To assess Dr. A’s empathic ability, the Interpersonal Reactivity Index (IRI) questionnaire was given to the patient’s wife. She was asked to describe his degree of empathy within many domains (perspective taking and fantasy, both considered to be “cognitive” elements of empathy; empathic concern, and personal distress, both considered to be “emotional” elements). Dr. A’s wife suggested that he was much less likely to spontaneously take other people’s perspective or to project himself into fictional situations such as movies or books, and he showed much less emotional responsiveness or “empathic concern” than he had premorbidly. Dr. A’s significant loss of both emotional and cognitive elements of empathy is consistent with the damage to his right dorsomedial frontal, right orbitofrontal, and right temporal polar areas.

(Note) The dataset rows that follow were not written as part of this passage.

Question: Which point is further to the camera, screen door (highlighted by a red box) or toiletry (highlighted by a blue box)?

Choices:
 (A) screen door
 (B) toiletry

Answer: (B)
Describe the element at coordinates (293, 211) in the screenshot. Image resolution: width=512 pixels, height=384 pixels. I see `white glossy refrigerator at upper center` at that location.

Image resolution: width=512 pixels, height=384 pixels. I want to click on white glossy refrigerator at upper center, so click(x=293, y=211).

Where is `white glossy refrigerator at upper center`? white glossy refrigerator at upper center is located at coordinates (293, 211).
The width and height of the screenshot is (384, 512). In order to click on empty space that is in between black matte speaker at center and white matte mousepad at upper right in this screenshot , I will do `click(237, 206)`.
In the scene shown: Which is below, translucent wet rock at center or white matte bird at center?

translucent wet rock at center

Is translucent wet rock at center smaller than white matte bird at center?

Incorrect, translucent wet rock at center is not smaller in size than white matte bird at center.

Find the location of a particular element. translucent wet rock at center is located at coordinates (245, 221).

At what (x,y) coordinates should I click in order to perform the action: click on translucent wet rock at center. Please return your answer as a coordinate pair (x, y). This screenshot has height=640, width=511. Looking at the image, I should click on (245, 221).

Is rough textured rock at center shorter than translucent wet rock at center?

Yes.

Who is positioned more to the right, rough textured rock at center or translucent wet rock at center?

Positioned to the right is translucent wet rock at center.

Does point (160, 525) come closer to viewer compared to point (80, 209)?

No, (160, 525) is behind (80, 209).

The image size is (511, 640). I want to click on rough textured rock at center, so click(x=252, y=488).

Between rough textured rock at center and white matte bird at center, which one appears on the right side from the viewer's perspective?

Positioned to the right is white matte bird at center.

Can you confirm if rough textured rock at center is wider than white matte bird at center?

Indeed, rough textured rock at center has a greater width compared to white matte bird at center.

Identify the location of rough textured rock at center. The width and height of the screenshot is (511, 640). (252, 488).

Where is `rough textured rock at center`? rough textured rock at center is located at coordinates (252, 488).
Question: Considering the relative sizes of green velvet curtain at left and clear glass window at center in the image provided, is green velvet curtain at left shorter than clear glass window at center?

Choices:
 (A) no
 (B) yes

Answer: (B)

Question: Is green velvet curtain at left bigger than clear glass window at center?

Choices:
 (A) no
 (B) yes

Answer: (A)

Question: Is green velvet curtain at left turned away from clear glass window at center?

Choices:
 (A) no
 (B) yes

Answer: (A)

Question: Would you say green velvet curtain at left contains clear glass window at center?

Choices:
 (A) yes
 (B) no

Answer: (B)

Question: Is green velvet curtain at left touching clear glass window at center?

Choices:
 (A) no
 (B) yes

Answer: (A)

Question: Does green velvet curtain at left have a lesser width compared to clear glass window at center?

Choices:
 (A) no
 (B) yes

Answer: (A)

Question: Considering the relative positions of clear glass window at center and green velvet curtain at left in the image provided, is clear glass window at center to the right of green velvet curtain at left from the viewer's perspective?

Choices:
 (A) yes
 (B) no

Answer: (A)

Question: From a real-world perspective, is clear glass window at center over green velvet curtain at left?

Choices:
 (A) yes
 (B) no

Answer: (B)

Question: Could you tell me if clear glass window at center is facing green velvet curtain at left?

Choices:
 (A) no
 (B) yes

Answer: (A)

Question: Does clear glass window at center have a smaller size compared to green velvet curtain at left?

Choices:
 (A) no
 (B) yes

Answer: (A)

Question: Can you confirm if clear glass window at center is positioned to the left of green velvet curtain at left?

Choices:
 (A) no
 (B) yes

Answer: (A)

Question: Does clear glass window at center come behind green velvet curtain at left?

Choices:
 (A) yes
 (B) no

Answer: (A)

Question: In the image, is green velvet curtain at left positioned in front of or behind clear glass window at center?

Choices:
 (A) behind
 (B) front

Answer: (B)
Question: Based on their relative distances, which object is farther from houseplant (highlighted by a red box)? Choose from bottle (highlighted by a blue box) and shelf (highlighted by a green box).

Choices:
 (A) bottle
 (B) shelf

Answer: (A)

In summary, our case, and previous neuropsychological and functional neuroimaging studies suggest that a discrete network of medial superior frontal gyrus and temporal polar brain areas are involved in ToM and related social functions. More studies are necessary to elucidate whether different regions within this network specialize for specific aspect of social cognition. We hypothesize that the anterior temporal lobes are more involved in emotional aspects of social behavior, while the right medial and orbital frontal regions are involved in inferential tasks, such as 1st/2nd order visual perspective-taking. Dr. A. has damage to both anterior temporal and frontal regions and is therefore impaired in all ToM-related tasks.
The case serves to emphasize the complex biology of behavioral disturbance - that the business of social life not only requires neuronal execution of sophisticated programs for empathy, emotional recognition, and theory of mind, but that these processes may only flourish and degenerate in particular neurodevelopmental milieus.